Since August, monkeypox cases have trended down, averaging 144 per day on a rolling average. However, the CDC noted that cases are not declining across all jurisdictions.
The CDC noted in its report that there is still a “large uncertainty” around the long-term trajectory of the outbreak owing to not knowing what “behavior change” may or may not occur within the sexual networks of the LGBT community.
Around half of the monkeypox cases reported male-to-male sexual activity in the three weeks preceding symptom onset. Men who have sex with men have been the primary vector of transmission of the virus in the 2022 outbreak.
The decrease in case number has largely been attributed by health officials to a change in behavior among men who have sex with men.
The CDC noted that while its first two technical reports included data on sexual orientation, going forward this data won’t be nationally reported and is not included in the latest report.
The report did not say why, but throughout the outbreak health officials and LGBT advocates have cautioned against and expressed concern about stigmatizing the gay and bisexual community.
While vaccines have been available, the CDC noted that they weren’t likely the primary factor for the drop in cases because jab rates were still low at the time. Demand has consistently outpaced supply for monkeypox vaccine amid the outbreak.
The virus is “unlikely” to be eliminated in the United States, but the CDC expressed some confidence that cases won’t go up.

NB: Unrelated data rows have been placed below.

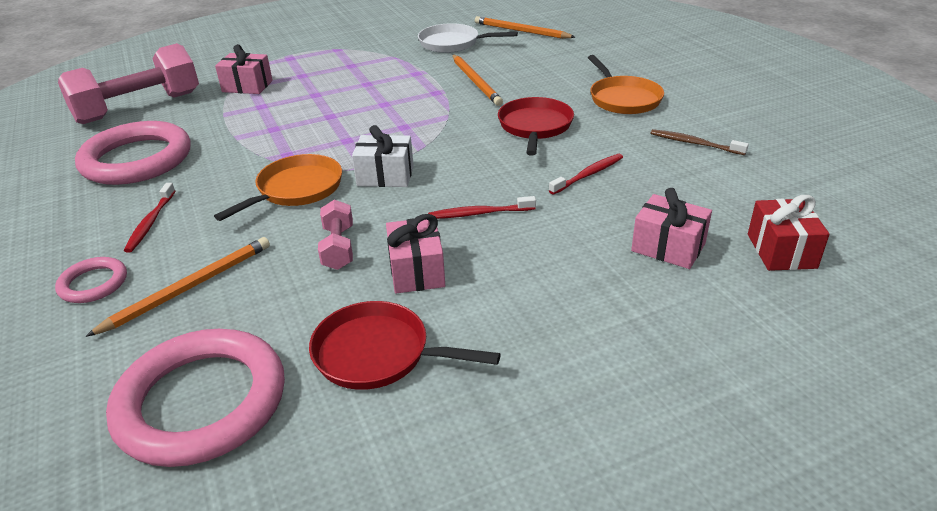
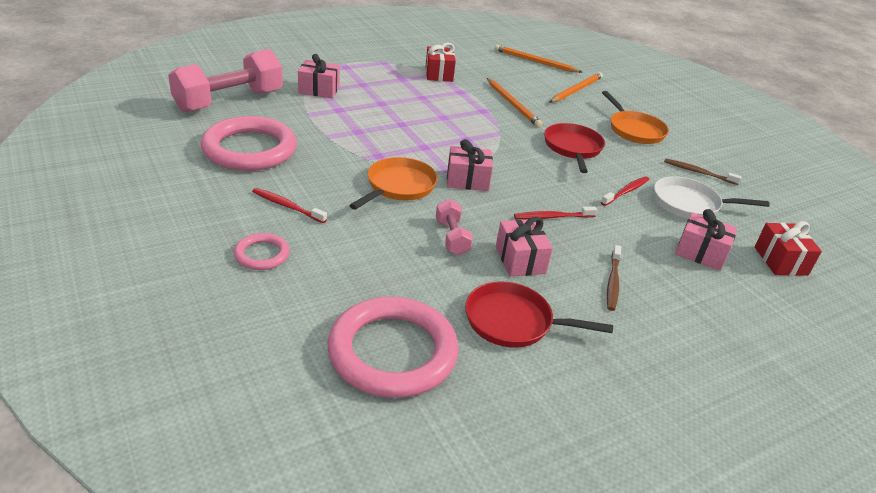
camera: 10 degrees left, 0 degrees up
orange pencil [85,237,270,337] -> orange pencil moved to [550,72,603,103]
red toothbrush [124,183,175,253] -> red toothbrush turned 120 degrees clockwise [252,188,327,223]
white gift [352,125,414,187] -> pink gift [447,139,493,191]
white pan [418,23,518,53] -> white pan moved to [654,176,770,218]
none -> red gift [426,43,456,82]
none -> brown toothbrush [607,245,621,311]

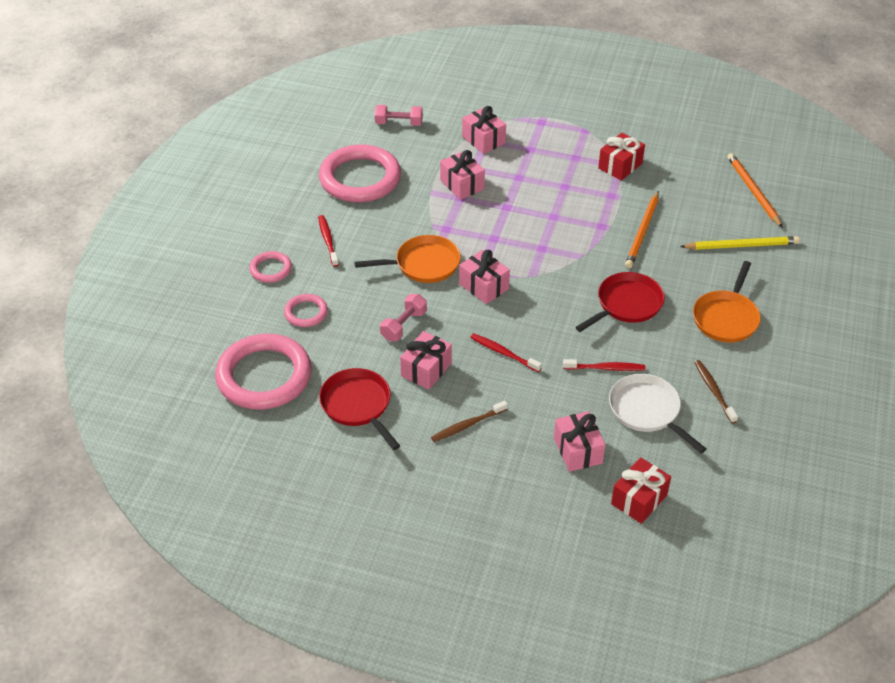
camera: 50 degrees right, 10 degrees up
pink dumbbell [168,49,283,112] -> pink dumbbell [375,105,423,126], size x0.48
orange pencil [550,72,603,103] -> yellow pencil [680,236,800,250]
none -> pink ring [284,294,328,327]
none -> pink gift [440,150,485,200]

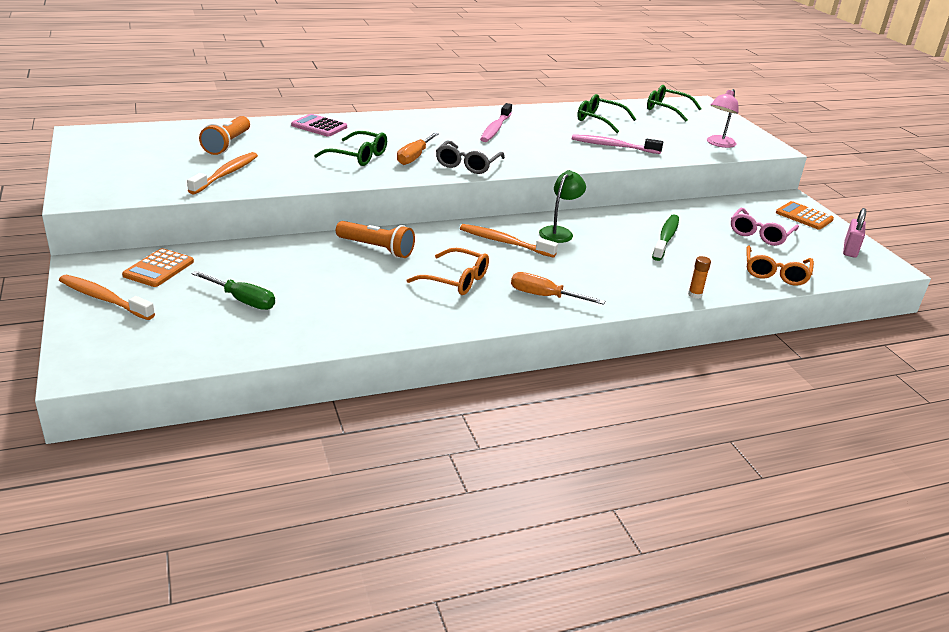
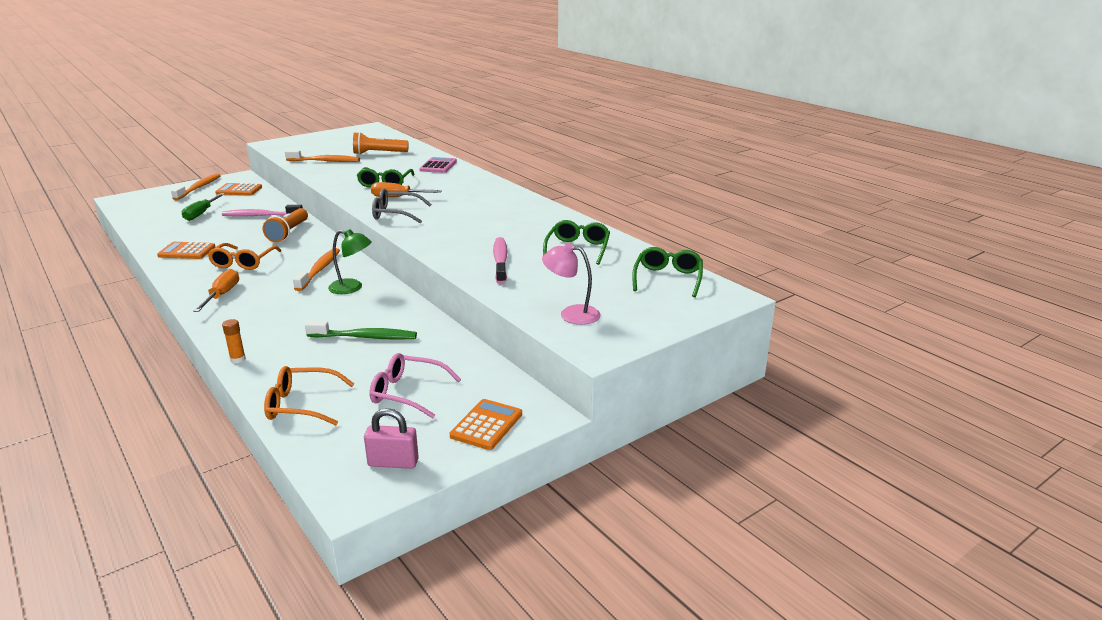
camera: 75 degrees right, 5 degrees down
pink toothbrush [480,103,512,142] -> pink toothbrush moved to [222,205,303,217]
none -> orange calculator [157,242,215,259]

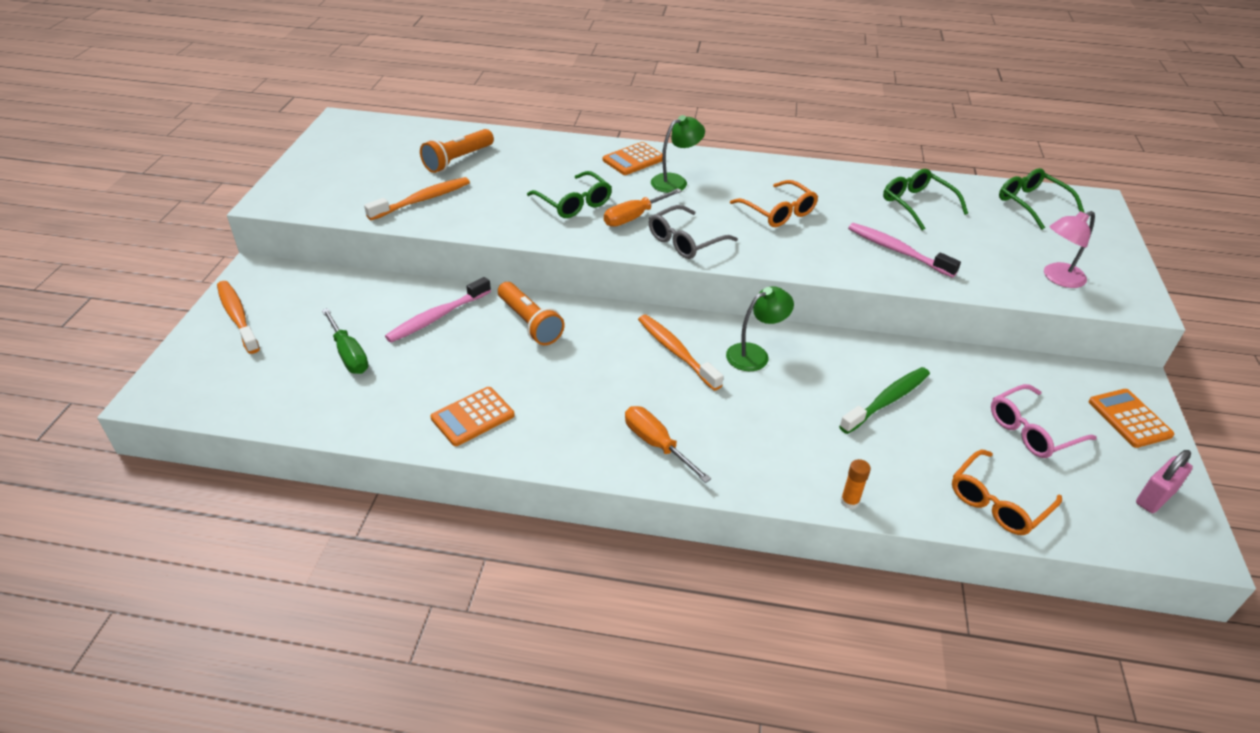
camera: 45 degrees left, 15 degrees up
orange glasses [208,243,281,270] -> orange glasses moved to [730,180,818,227]
orange calculator [215,183,262,196] -> orange calculator moved to [603,142,662,175]
pink calculator [419,157,457,173] -> none
none -> green lamp [651,115,705,193]

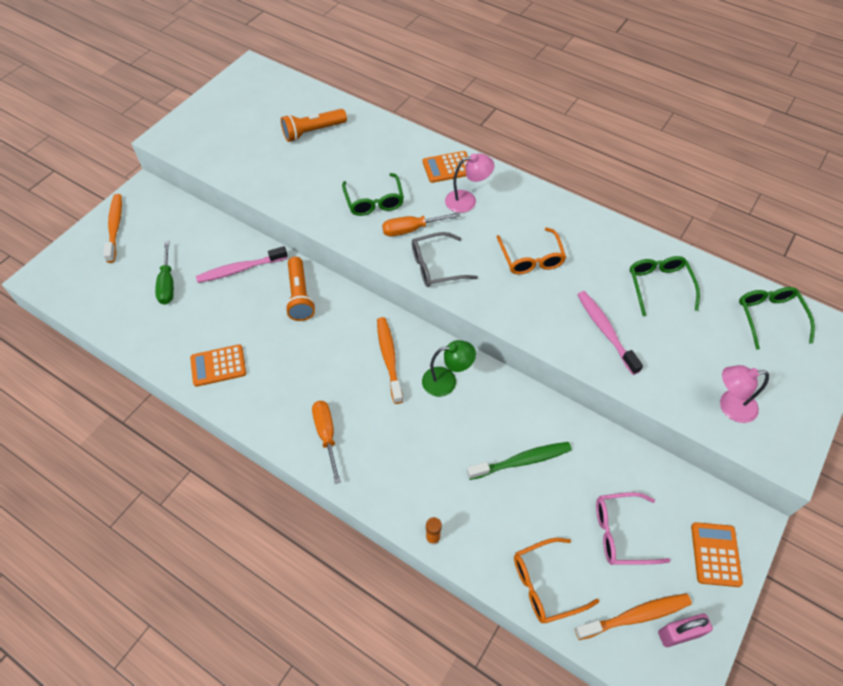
camera: 25 degrees right, 15 degrees up
orange toothbrush [364,177,470,220] -> orange toothbrush moved to [575,593,692,640]
green lamp [651,115,705,193] -> pink lamp [445,153,495,213]

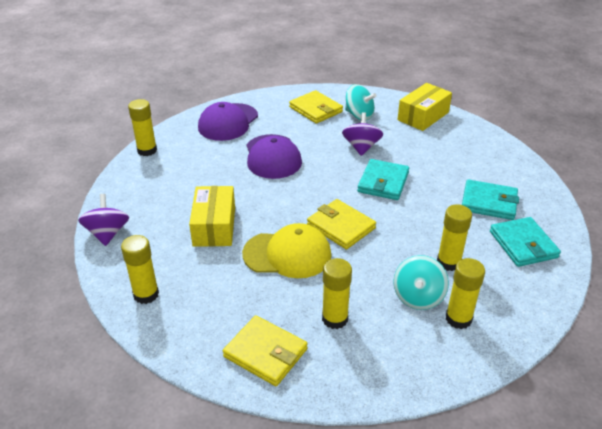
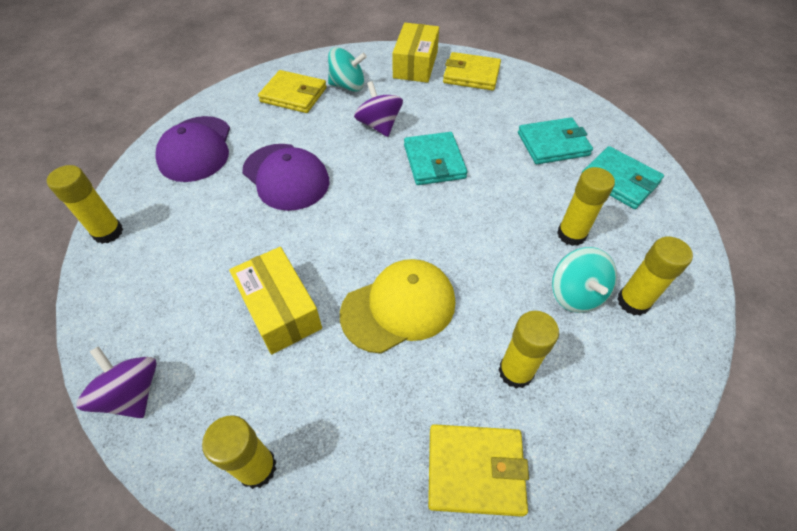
camera: 30 degrees left, 15 degrees up
yellow wallet [307,199,376,250] -> yellow wallet moved to [443,52,501,91]

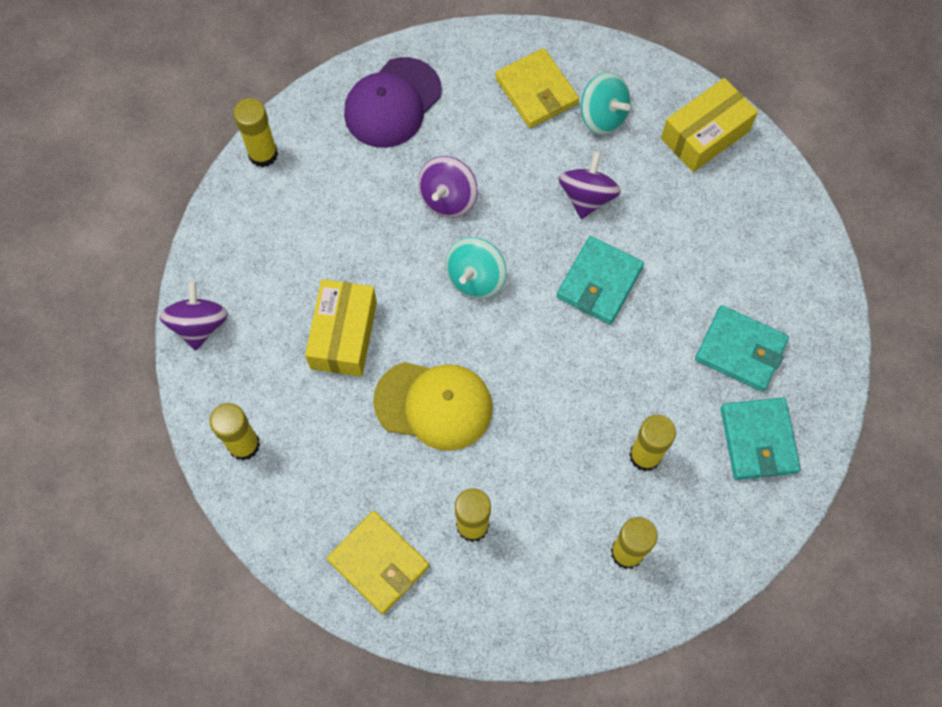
camera: 40 degrees right, 15 degrees up
purple cap [242,144,329,211] -> purple spinning top [418,156,477,218]
yellow wallet [443,52,501,91] -> none
turquoise spinning top [552,247,617,313] -> turquoise spinning top moved to [446,237,506,299]

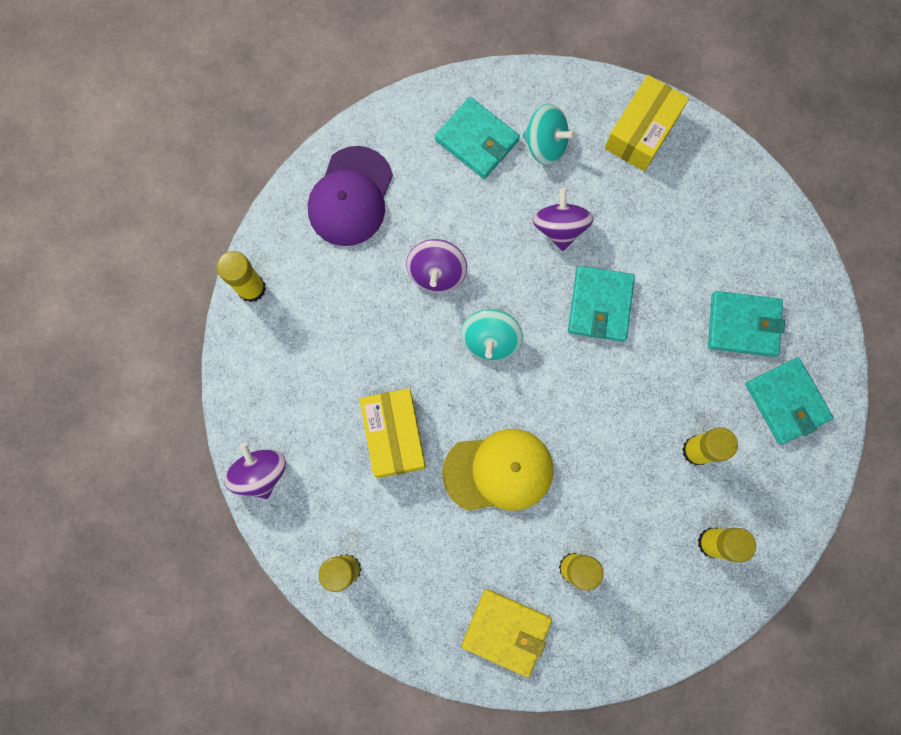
camera: 20 degrees left, 10 degrees up
yellow wallet [495,48,579,128] -> turquoise wallet [435,97,520,179]

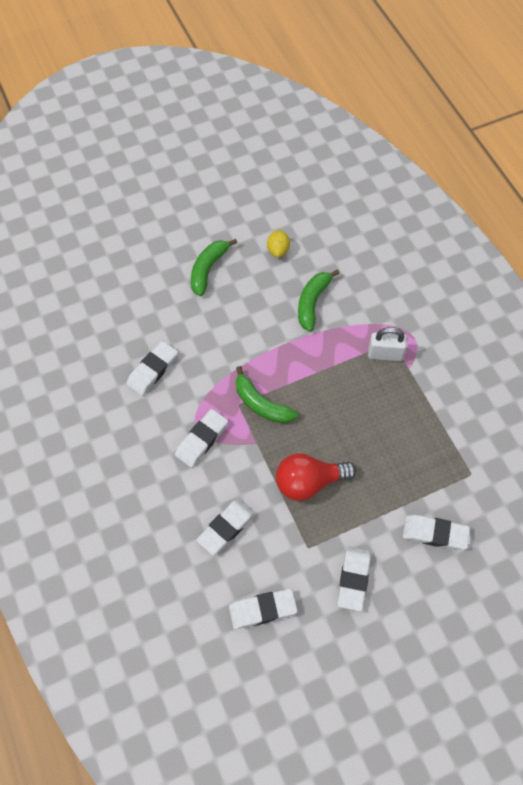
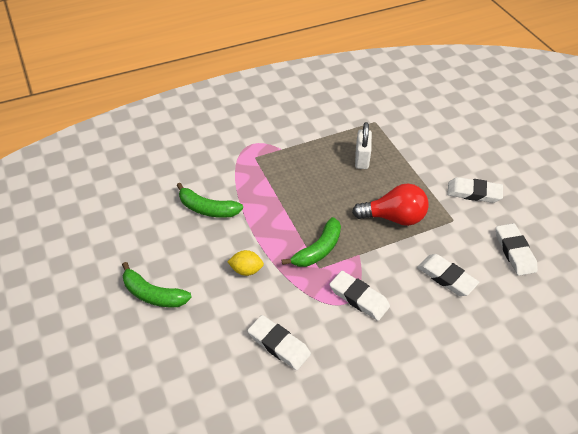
camera: 90 degrees left, 15 degrees down
yellow lemon [267,230,290,258] -> yellow lemon moved to [227,250,264,276]
red light bulb [276,453,356,501] -> red light bulb turned 75 degrees counterclockwise [352,184,428,226]
white padlock [368,327,407,361] -> white padlock moved to [355,122,372,169]
white eraser [403,515,470,550] -> none

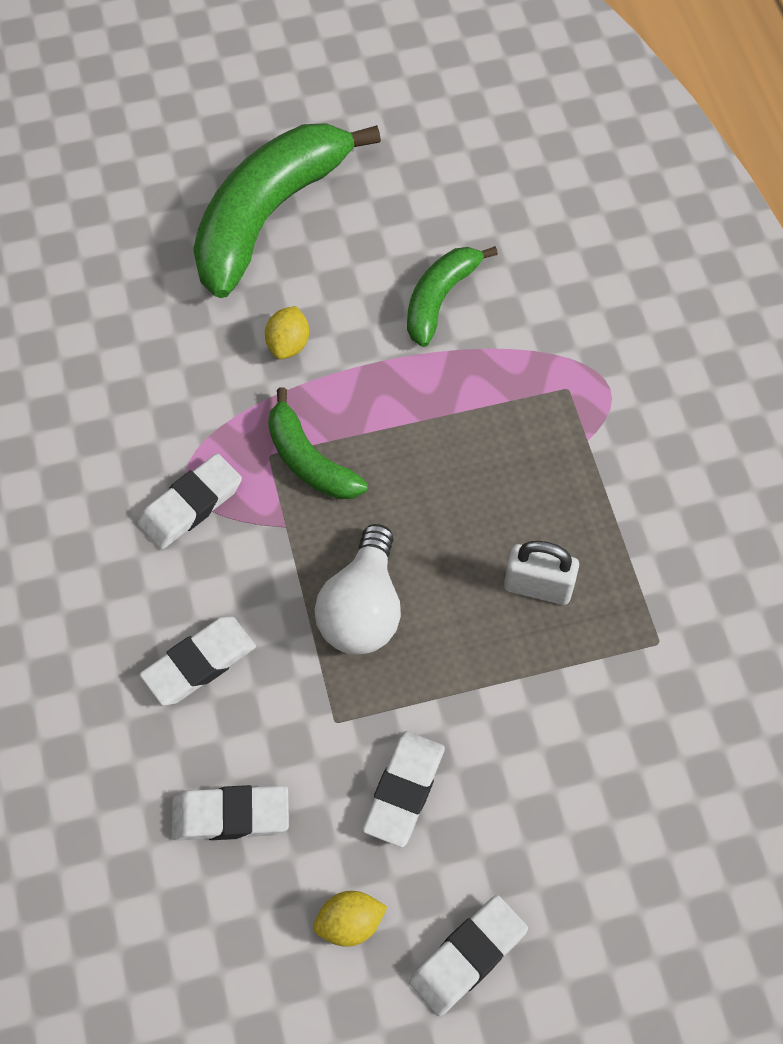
camera: 100 degrees right, 15 degrees up
green banana [122,262,192,307] -> green banana [193,123,381,298], size x1.88
white eraser [248,315,311,370] -> white eraser moved to [409,895,528,1016]
red light bulb [352,184,428,226] -> white light bulb [314,524,401,655]
none -> yellow lemon [313,891,387,947]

“While unlikely, elimination could occur if monkeypox is and remains concentrated in a high-risk subset of MSM, and vaccination efforts are focused on this exposure group and are effective in preventing infection, both factors which would cause faster declines in transmission,” the technical report states, referring to men who have sex with men as “MSM.”
“However, we view this scenario as unlikely due to the possibility of continued introductions and onward transmission.”
The CDC only had data about symptoms for less than half of the total cases. But in the data the agency does have, nearly all cases reported rashes and a majority had a fever, malaise, chills, pruritus, headache, lymphadenopathy, and myalgia.
Half of the cases the agency has data for also reported rectal pain.
The majority of the cases by race are around 34 percent black, 29 percent white, 29 percent Hispanic, 3 percent Asian, and 1 percent reported as other. Less than 1 percent reported as native American, native Hawaiian, or Pacific Islander.